Millward Brown considers the brands with a potential for growth one should keep an eye on are Marks & Spencer and the Apple iPod, alongside Google, 3, Asda, Red Bull, O2, MySpace, Virgin Mobile and Starbucks. Despite the negative publicity brands such as McDonald’s and Coca-Cola were affected by in 2006, as a result of debates over obesity among children, both companies managed nevertheless to rank high in the top.

New Global Brand Valuation Study

Despite its dominance, Interbrand/BusinessWeek global brand league table has inherent weaknesses. This is not news to anyone who works in branding: most marketers accept that the Top 100 is an imprecise but important approximation of global brand equity.

But all this is about to change. Next month global agency group WPP will launch an alternative brand valuation league table that will directly challenge Interbrand’s calculations.
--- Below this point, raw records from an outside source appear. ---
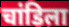
चांडिला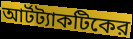
আর্টট্যাকটিকের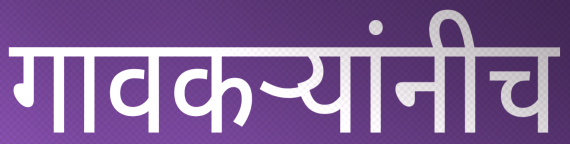
गावकऱ्यांनीचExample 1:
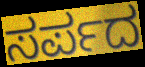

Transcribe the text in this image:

ಸರ್ಪದ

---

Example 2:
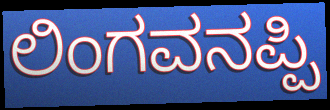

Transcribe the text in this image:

ಲಿಂಗವನಪ್ಪಿ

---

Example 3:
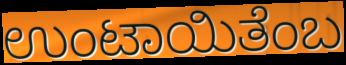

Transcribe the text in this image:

ಉಂಟಾಯಿತೆಂಬ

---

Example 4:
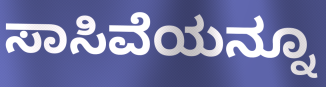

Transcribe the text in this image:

ಸಾಸಿವೆಯನ್ನೂ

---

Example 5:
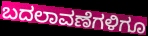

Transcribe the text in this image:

ಬದಲಾವಣೆಗಳಿಗೂ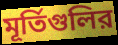
মূর্তিগুলিরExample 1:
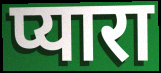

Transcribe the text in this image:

प्यारा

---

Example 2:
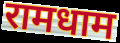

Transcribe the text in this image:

रामधाम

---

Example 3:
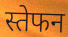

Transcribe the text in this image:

स्तेफन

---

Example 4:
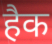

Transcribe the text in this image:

हैक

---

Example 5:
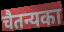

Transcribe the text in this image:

चैतन्यका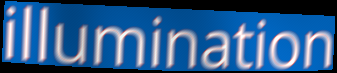
illuminationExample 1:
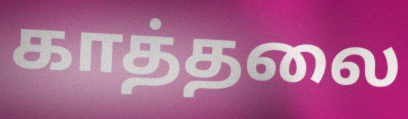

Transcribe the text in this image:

காத்தலை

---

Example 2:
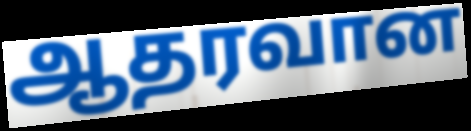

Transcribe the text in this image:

ஆதரவான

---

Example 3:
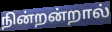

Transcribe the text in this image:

நின்றன்றால்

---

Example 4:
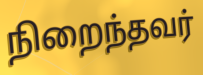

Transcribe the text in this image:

நிறைந்தவர்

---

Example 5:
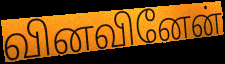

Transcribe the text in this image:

வினவினேன்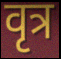
वृत्रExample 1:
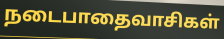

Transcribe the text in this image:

நடைபாதைவாசிகள்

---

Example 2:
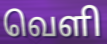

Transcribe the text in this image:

வெளி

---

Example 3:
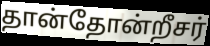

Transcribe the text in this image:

தான்தோன்றீசர்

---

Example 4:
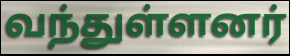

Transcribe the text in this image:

வந்துள்ளனர்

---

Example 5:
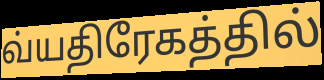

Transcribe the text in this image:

வ்யதிரேகத்தில்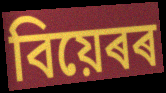
বিয়েৰৰ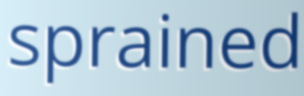
sprained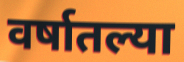
वर्षातल्या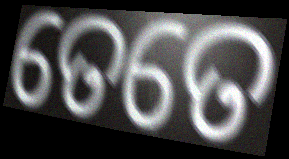
ତେତେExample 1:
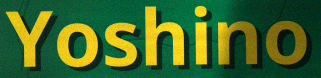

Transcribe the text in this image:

Yoshino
The system has been masterminded by chief research officer Andy Farr and his marketing quant jocks at Millward Brown Optimor (MBO).

Here are some insights into this soon to be revealed WPP study:

  • WPP’s annual Brandz survey questions more than 650,000 consumers and professionals in 31 countries.
  • The results are analysed to create a combined diagnostic and predictive tool that evaluates the strength and growth potential of brands.
  • Respondents are asked to compare more than 21,000 brands in 300 categories from sectors including long purchase-cycle brands, FMCG, retail and e-commerce and services.
  • Each respondent is asked to evaluate brands in a competitive context from a category they shop in.
  • Their responses generate scores for levels of bonding with a brand, its advantage over rival brands, brand performance and relevance to consumer needs.
  • Consumer loyalty and claimed purchasing data are used to generate a ‘brand voltage’ score, indicating the brand’s potential.